The Fayette Citizen-News Page

Wednesday, October 15, 2003

PTC makes final payment on Drake Field, questions unexpected price

By J. FRANK LYNCH
jflynch@theCitizenNews.com

Drake Field is a done deal, though it remains to be seen whether Peachtree City will be left holding the bill for $160,000 in interest payments and closing costs associated with the transaction.
Peachtree City officials closed on the last segment of the real estate transfer Thursday, two years and hundreds of thousands of dollars after first making a bid to purchase the valuable lakeside property adjacent to City Hall and the library complex.
The seller: Pathway Communities, formerly known as Peachtree City Development Corporation.
The intermediary: The Development Authority of Peachtree City.
Total cost to the city: About $1.2 million, significantly more than originally anticipated after the state reneged on a promise to provide matching funds.
The city made up the shortfall in the 2004 budget, just made official this month with the passage of a 12.4 percent property tax increase.
“As of today, the city owns it outright,” confirmed City Manager Bernard McMullen last Thursday, refusing to comment on the rumored $160,000 in outstanding fees still to be accounted for.
“It would be premature to discuss any extra costs affixed to it until I get the final copies of all the paperwork,” McMullen said. An official audit on the city’s financial year, just completed Sept. 30, won’t get under way until after the first of the year, he said, in order to get outstanding invoices and expenses paid.
City Finance Director Paul Salvatore explained that the closing last week involved two contracts, one for the transfer of ownership of the tract from Pathway to the DAPC, and then another for the city to purchase the property from the DAPC “for the same amount, plus interest.”
“What’s premature to say is how much of that interest did they accrue,” Salvatore said. “We don’t have all the figures from the bank, who they borrowed the money from, who fronted it for them originally to purchase it from Pathway.”
As part of the deal, the city was required to make three payments: An initial payment of $250,000 two years ago, and then payments of $475,000 last October and again this month.
“Then $160,000 in earnest money was paid up front to secure the deal,” Salvatore said.
If it goes according to his calculations, Salvatore hopes the city breaks even. “I had done some rough calculations that from the time the deal closed until today, it would roughly earn interest at a rate of about 5 percent a year,” he said. “If so, that would be about $15,000 less than what we set aside.
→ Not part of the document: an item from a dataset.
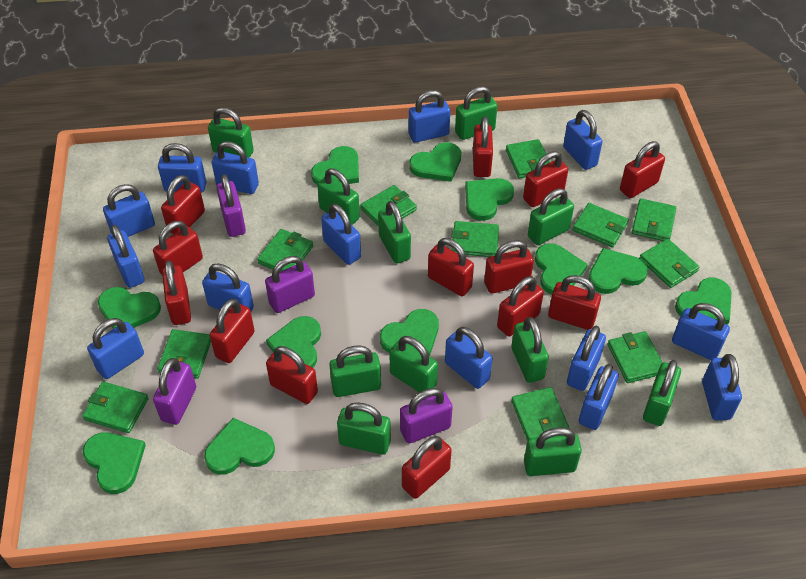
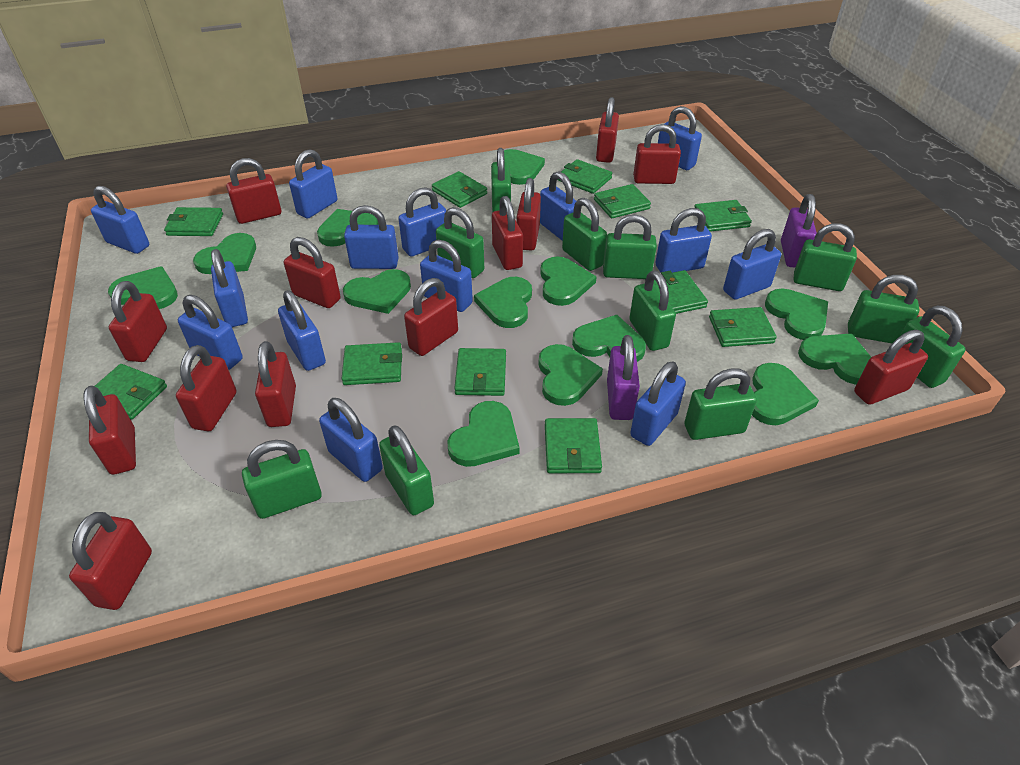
green heart: [83,432,146,494] [98,287,161,329] [204,418,275,475] [266,316,321,368] [311,146,359,185] [380,309,439,356] [409,142,461,182] [465,178,514,221] [535,243,588,294] [588,248,648,294] [675,278,732,325] = 11 -> [108,266,178,309] [193,233,256,274] [317,209,379,247] [343,269,411,314] [448,401,520,467] [474,277,532,328] [504,149,545,185] [538,344,603,406] [540,256,597,306] [572,315,646,362] [752,363,819,425] [765,288,828,340] [798,333,871,385] = 13
purple padlock: [153,358,196,425] [216,174,246,237] [265,256,315,313] [400,388,453,443] = 4 -> [607,335,640,420] [781,194,817,267] = 2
But then, that does not include closing costs and we don’t know still what the terms of the loan are that the development authority had to pay.”
But from their point of view, both Salvatore and McMullen say the land belongs to the city, outright.
“I gave the city attorney a couple of checks today to pay for the balance, $475,000 total between them,” said Salvatore. “That was our contract with the development authority to buy the land.”